Trigonometry! #9

I will try , but I did it in other way ,

Take O coordinates as (0,0) and other as (a,b) , now by quadrants the coordinates signs will change and then applying mid point formula we can find the coordinates of the vertices of the triangle , and we can see that each side length is equal so equilateral or we can say that all the three coincide at one point , thus equilateral

Vectors and complex numbers would often offer easier bookkeeping, especially since there is so much rotation around.

Let the points be on the unit circle, with $A = \alpha, C = \beta , E = \gamma$ . Since $AB=CD=EF = r$ , we can treat $B, D, F$ as rotation of $A, C, E$ by the $60 ^ \circ$ = $\omega$ , where $\omega ^ 6 = 1$ . Thus $B = \alpha \omega, D = \beta \omega, F = \gamma \omega$ .

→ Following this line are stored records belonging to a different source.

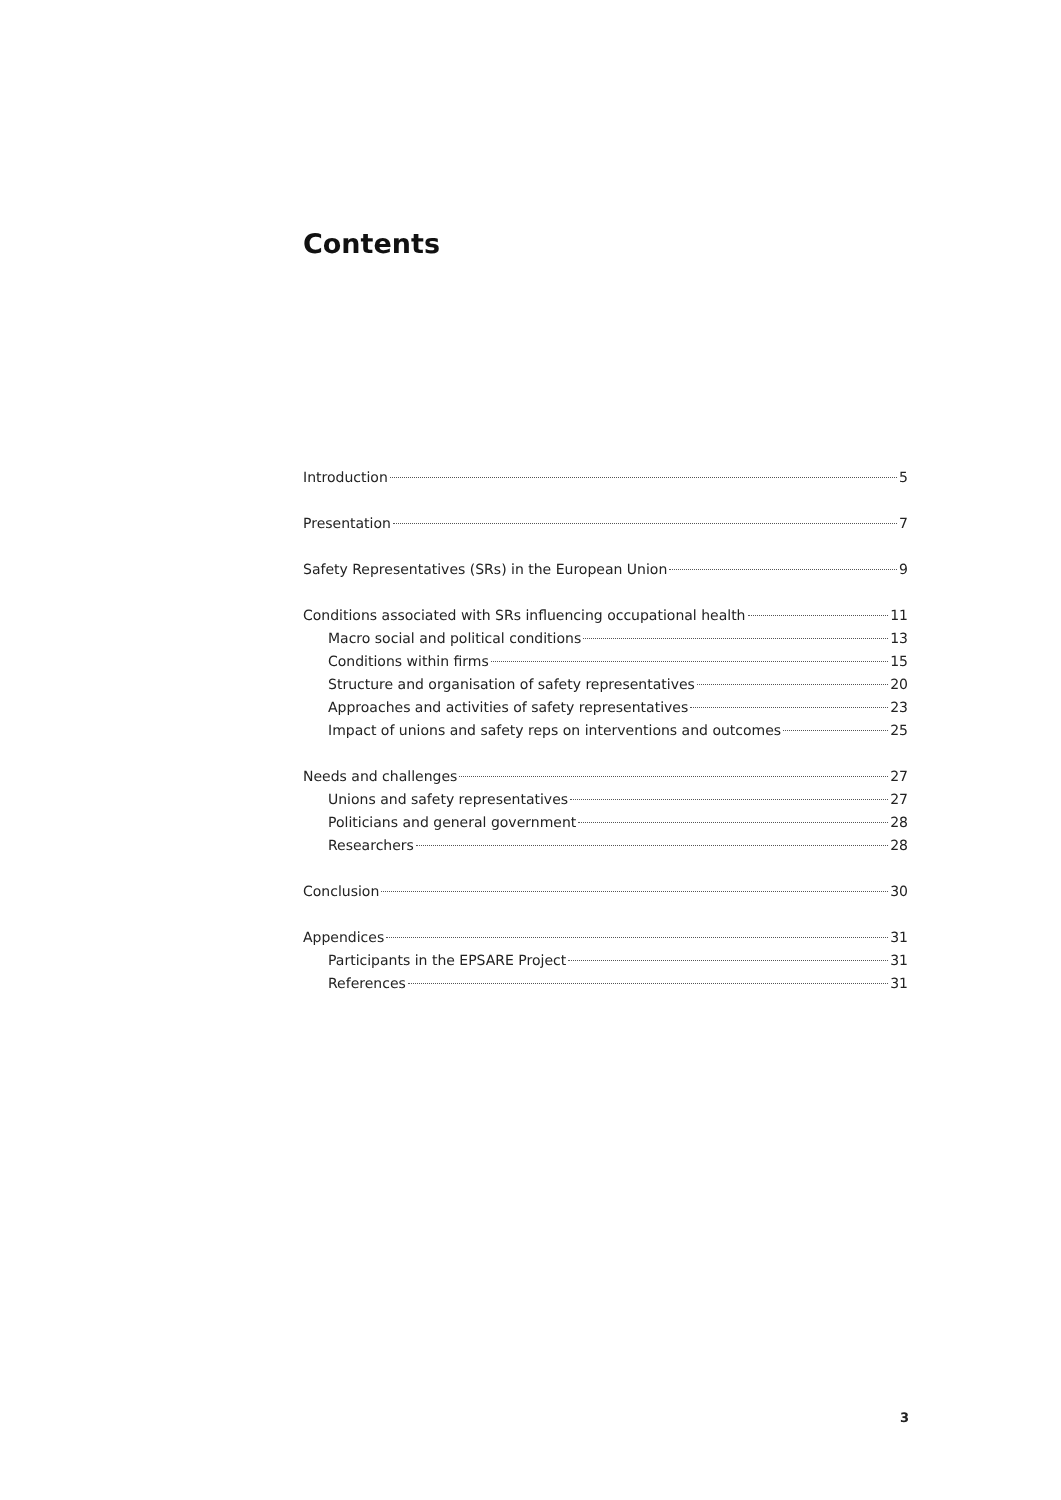Contents
Introduction 5
Presentation 7
Safety Representatives (SRs) in the European Union 9
Conditions associated with SRs influencing occupational health 11
Macro social and political conditions 13
Conditions within firms 15
Structure and organisation of safety representatives 20
Approaches and activities of safety representatives 23
Impact of unions and safety reps on interventions and outcomes 25
Needs and challenges 27
Unions and safety representatives 27
Politicians and general government 28
Researchers 28
Conclusion 30
Appendices 31
Participants in the EPSARE Project 31
References 31
3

Then, $I$ is the midpoint of $BC$ , so its represented by $\frac{ \alpha \omega + \beta } { 2}$ . Likewise, $K = \frac{\gamma \omega + \alpha } { 2}$ and $J = \frac{ \beta \omega + \gamma } { 2}$ .

Now, we get that $\vec{KI} = \vec{I} - \vec{K} = \frac{ \alpha ( \omega - 1 ) + \beta - \gamma \omega } { 2}$ and likewise $\vec {IJ } = \frac{ - \alpha \omega + \beta ( \omega - 1) + \gamma } { 2}$ .

We can now easily verify that $\omega ^2 \vec{KI} = \vec{ IJ }$ which tells us that they are equal length, and meet at an angle of $2 \times 60 ^ \circ$ . Thus, we have an equilateral triangle.